Thursday, January 5, 2017

Cannabis: high time for evidence-based policies - The Lancet Oncology

I am skeptical about legalization by referendum.  I am opposed to criminalization.  But is pot safe?  It affects heart rate - are there dangers there?  It is rule of thumb in toxicology that the dose makes the poison.  We don't know- really - what a safe dose it.  We know the smoke is harsh.  If it were up to me the FDA would regulate it and the CDC would conduct rigorous studies.- gwc
Cannabis: high time for evidence-based policies - The Lancet Oncology
Editorial

On Nov 8, while Americans elected Donald Trump as their next president, those in California, Maine, Nevada, and Massachusetts quietly voted for a different kind of change: legalisation of the use, sale, and consumption of recreational marijuana for adults over 21 years of age. Meanwhile, voters in North Dakota, Montana, Arkansas, and Florida legalised or reduced restrictions on medical (or prescription) marijuana.
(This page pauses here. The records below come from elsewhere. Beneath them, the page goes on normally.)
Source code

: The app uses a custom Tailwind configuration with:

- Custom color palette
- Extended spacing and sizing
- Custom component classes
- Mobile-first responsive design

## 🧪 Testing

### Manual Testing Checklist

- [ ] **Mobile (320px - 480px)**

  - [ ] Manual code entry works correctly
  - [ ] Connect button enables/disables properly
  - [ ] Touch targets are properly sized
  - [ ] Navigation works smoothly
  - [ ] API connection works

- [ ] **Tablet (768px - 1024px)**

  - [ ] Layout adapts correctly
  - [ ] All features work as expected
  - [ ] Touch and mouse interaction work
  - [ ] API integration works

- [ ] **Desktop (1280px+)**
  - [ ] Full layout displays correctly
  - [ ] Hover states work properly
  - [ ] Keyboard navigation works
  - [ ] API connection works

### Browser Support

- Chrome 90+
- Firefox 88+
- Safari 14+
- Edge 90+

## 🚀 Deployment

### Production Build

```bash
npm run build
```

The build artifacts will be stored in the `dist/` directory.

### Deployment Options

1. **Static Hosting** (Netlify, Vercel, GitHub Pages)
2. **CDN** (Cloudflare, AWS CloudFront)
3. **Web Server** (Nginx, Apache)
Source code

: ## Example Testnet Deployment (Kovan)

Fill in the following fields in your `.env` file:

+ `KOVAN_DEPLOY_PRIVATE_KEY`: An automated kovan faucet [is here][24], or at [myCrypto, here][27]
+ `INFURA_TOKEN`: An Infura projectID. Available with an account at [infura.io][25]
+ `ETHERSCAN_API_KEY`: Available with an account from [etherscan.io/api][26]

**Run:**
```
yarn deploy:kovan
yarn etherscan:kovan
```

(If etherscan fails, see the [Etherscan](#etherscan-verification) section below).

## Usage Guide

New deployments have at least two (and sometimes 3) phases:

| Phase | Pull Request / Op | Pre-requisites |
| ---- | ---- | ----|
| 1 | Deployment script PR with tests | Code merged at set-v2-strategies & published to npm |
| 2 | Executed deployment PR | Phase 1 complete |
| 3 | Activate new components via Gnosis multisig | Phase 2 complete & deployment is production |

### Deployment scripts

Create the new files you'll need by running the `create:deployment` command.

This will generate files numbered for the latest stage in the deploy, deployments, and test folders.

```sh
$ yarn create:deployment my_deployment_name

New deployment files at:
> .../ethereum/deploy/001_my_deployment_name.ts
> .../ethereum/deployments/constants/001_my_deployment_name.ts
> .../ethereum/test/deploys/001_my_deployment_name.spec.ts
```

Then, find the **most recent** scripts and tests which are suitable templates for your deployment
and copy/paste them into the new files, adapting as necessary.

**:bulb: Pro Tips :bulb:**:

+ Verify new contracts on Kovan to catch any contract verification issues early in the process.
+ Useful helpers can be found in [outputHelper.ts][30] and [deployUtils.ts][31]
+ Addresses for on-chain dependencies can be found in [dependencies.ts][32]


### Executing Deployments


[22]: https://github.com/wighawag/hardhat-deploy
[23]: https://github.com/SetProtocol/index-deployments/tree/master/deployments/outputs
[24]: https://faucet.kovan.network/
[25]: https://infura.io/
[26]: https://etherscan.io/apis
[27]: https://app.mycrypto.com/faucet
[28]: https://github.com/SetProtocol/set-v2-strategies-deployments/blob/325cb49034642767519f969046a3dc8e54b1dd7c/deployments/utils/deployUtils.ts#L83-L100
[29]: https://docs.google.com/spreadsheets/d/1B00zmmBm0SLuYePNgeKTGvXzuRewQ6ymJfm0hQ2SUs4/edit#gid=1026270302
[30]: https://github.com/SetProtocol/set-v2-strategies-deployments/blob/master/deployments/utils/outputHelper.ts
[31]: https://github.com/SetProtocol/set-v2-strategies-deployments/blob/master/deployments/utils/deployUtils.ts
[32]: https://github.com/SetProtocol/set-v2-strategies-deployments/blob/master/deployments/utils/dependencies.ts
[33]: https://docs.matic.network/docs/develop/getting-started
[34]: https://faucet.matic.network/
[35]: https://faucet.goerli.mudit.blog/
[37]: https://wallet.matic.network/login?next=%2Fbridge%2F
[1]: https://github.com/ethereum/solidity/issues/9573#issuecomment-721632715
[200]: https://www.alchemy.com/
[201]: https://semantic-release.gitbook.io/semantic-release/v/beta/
An ongoing controversy, marijuana legislation in 30 US states now conflicts with US federal law, in which marijuana is a Schedule I controlled substance with “no currently accepted medical use” and “high potential for abuse”, but brings these states in line with a global trend. For individuals with chronic pain and treatment-induced side-effects—both common in patients with cancer and cancer survivors—legalisation of marijuana use could change the treatment landscape, but evidence-based, rational policies must be a top priority.
Cannabis is legal for medicinal use or is decriminalised in more than 11 European countries, including the Netherlands, Belgium, and Spain. Australia legalised medicinal cannabis on Nov 1, 2016, and Germany and the Canadian federal government will follow in 2017. The US National Institutes of Health lists cannabis and cannabinoids (of which tetrahydrocannabinol [THC] is the most notable) as having potential for treating cancer-related symptoms caused by the disease itself or its treatment, although the evidence for its benefits and harms is conflicting. Randomised controlled trials testing cannabis and cannabinoids for the treatment of chemotherapy-induced nausea and vomiting and cancer-related pain have reported mixed results. Cannabis itself has not been approved for use by the US Food and Drug Administration (FDA). Dronabinol and nabilone, synthetic versions of THC, have been approved by the FDA to treat cancer-related and chemotherapy-induced nausea, but these are not derived from the native plant. This is in part because research on marijuana in the USA is highly restricted: it requires approval from three separate federal agencies and the drug must only be supplied by the National Institute on Drug Abuse. However, for a product rapidly becoming mainstream, clinical trials and basic research are crucial: the requirement for evidence of the benefits and risks of marijuana use will grow as access increases and regulations, including clear guidelines for safe and effective use, must be developed.
As well as improving quality and safety, legalisation could lift barriers to marijuana access and lessen social stigmas around its use. This could certainly benefit patients with cancer using marijuana products as part of their palliative and supportive care. However, there remain several potential pitfalls. The first is due to the peculiarity of the adoption of legalisation on a state-by-state basis rather than as federal law. Patients in legal states will have unrestricted access, while those living across state lines will be disadvantaged. This leaves opportunities for criminals to traffic marijuana to capitalise on unequal access. Consequently, law enforcement in states bordering those with legalised use will be difficult. And, is it possible, or ethical, to distinguish recreational users from patients with cancer who might have legitimate palliative care needs to ensure their access?
Taxes from the regulated sale of marijuana could be enormous; a 2015 report on the economic impact of legalisation in Colorado, USA, since Jan 2014 stated that “legal marijuana activities” generated “$121 million in combined sales and excise tax revenues”. The use of monies from taxes and other regulatory steps must be balanced with the needs of the public for affordable effective therapies. Using economic gains to improve health-care overall would be a worthy goal. Conversely, medicalisation of marijuana might lead to profit-based pricing that takes no account of, or artificially controls, supply and demand. In turn, this could promote black market trade and predatory practices on vulnerable people, two of the main evils legalisation is intended to combat.
One role of the government is to provide the best health care to its citizens. Government should, through judicious regulation, ensure that legal medicinal products are safe, efficacious, and cost-effective; that they are widely accessible; and that any potential profits are used to develop and improve the health system. Crucially, at a time when countries and governments are just starting to control the cancer epidemic caused by tobacco smoking, we must ensure that we do not legalise another inhalable product that could lead to another major public health crisis in 20 years' time. Questions arising over access, regulation, and cost must be handled appropriately to promote improved health and ensure equitable and appropriate access for all.